Day Eleven of the 2014 Rendez Vous with French Cinema
Valeria Bruni Tedeschi’s new film A Castle in Italy (which she directed, co-wrote, and stars in as “Louise Rossi Levi”) is a semi-autobiographical dramedy which pays homage to modern classics like Chekhov’s The Cherry Orchard and Visconti’s Sandra, but with a thoroughly contemporary twist.
Louise is an Italian actress who has had some success, but she is now in her early 40s and no longer appears on screen. (Whether this is thru lack of will or lack of opportunity is never specified.)
When we first meet Louise, she has returned to Italy to deal with family issues which include her mother’s finances and her brother’s health–both of which are already bad and rapidly growing worse.
Marisa Borini (Valeria Bruni Tedeschi’s real mother) plays Louise’s mother in A Castle in Italy, and even though she never gets a first name, Borini still steals the show.
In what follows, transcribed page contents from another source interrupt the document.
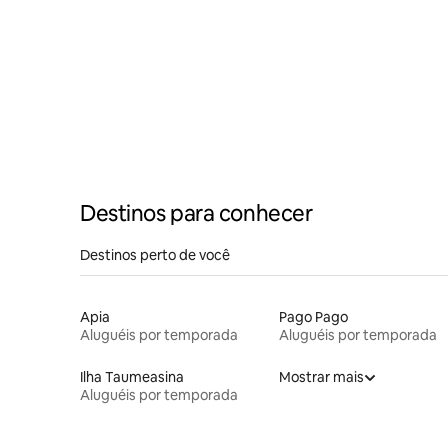
Destinos para conhecer
Destinos perto de você
Apia
Pago Pago
Aluguéis por temporada
Aluguéis por temporada
Ilha Taumeasina
Mostrar mais
Aluguéis por temporada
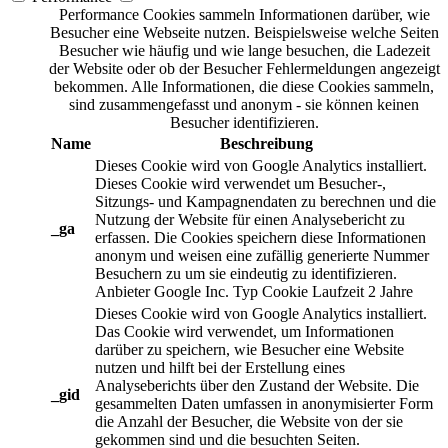
Performance Cookies sammeln Informationen darüber, wie
Besucher eine Webseite nutzen. Beispielsweise welche Seiten
Besucher wie häufig und wie lange besuchen, die Ladezeit
der Website oder ob der Besucher Fehlermeldungen angezeigt
bekommen. Alle Informationen, die diese Cookies sammeln,
sind zusammengefasst und anonym - sie können keinen
Besucher identifizieren.
Name
Beschreibung
Dieses Cookie wird von Google Analytics installiert.
Dieses Cookie wird verwendet um Besucher-,
Sitzungs- und Kampagnendaten zu berechnen und die
Nutzung der Website für einen Analysebericht zu
_ga
erfassen. Die Cookies speichern diese Informationen
anonym und weisen eine zufällig generierte Nummer
Besuchern zu um sie eindeutig zu identifizieren.
Anbieter
Google Inc.
Typ
Cookie
Laufzeit
2 Jahre
Dieses Cookie wird von Google Analytics installiert.
Das Cookie wird verwendet, um Informationen
darüber zu speichern, wie Besucher eine Website
nutzen und hilft bei der Erstellung eines
Analyseberichts über den Zustand der Website. Die
_gid
gesammelten Daten umfassen in anonymisierter Form
die Anzahl der Besucher, die Website von der sie
gekommen sind und die besuchten Seiten.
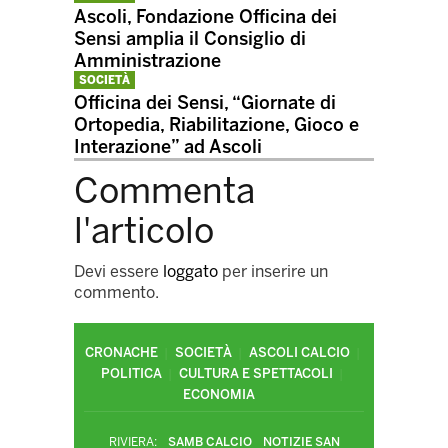
Ascoli, Fondazione Officina dei
Sensi amplia il Consiglio di
Amministrazione
SOCIETÀ
Officina dei Sensi, “Giornate di
Ortopedia, Riabilitazione, Gioco e
Interazione” ad Ascoli
Commenta
l'articolo
Devi essere
loggato
per inserire un
commento.
CRONACHE
SOCIETÀ
ASCOLI CALCIO
POLITICA
CULTURA E SPETTACOLI
ECONOMIA
RIVIERA:
SAMB CALCIO
NOTIZIE SAN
Although she tries to give some attention to practical issues, all she can really think about is her son “Ludovic” (Filippo Timi), and watching him slip away is every mother’s agony.
To keep her film bittersweet–instead of simply tragic–VBT transforms herself a bit of a dunce. After a meet cute with a young actor named “Nathan” (Louis Garrel), Louise decides she wants to become pregnant. Her sudden desire for a child results in comic altercations with nurses and nuns, but there is no escape from Ludovic’s death which brings the family lineage to an end just as its fortune is exhausted. (JLH: 3.5/5)
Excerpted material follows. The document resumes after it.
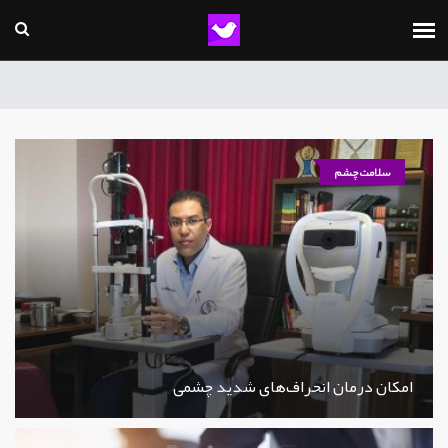
سلامت چشم
امکان درمان انحراف‌های شدید چشمی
Click HERE for our FF2 Haiku. Not yet seen by Rich.
Top Photo: “Nathan” (Louis Garrel) and “Louise” (Valeria Bruni Tedeschi) have a very public argument on a street in Paris.
Bottom Photo: A mother (Marisa Borini) has one last dance with her beloved son (Filippo Timi).
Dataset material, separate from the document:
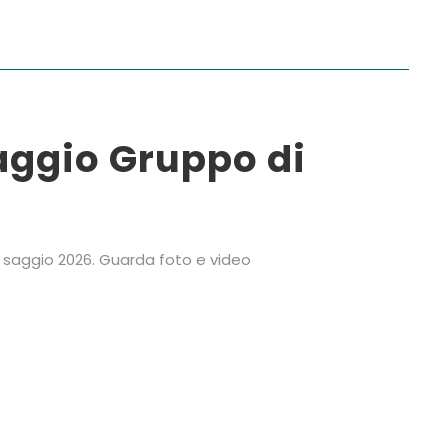
Saggio Gruppo di
 il saggio 2026. Guarda foto e video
Photo Credits: Courtesy of Sharmill Films.
OPEN QUESTION:
The family name, “Rossi Levi,” implies that there is some Jewish blood in these people even though their religious observances are clearly Catholic. Just like in Visconti’s Sandra, these Jewish references are unsettling and never adequately explained. What are we to make of these dead Jewish fathers who have left their children huge debt-ridden estates?
FINAL QUESTION:
Does A Castle in Italy pass the Bechdel Test? Yes!
Louise doesn’t seem to have any female friends, colleagues, or acquaintances, but she does have a warm and close (yest suitably fractious) relationship with her mother. And once Ludovic is dead, Louise will obviously need to stay close to ensure that her mother retains her ability to go on living.
But by crafting the hilarious auction scene–complete with a cameo appearance by the still-gorgeous Omar Sharif–VBT (with her writing partners Agnès de Sacy and Noémie Lvovsky ) have done much to assure us that the life force inside both women will stay strong even after Ludovic has become a memory.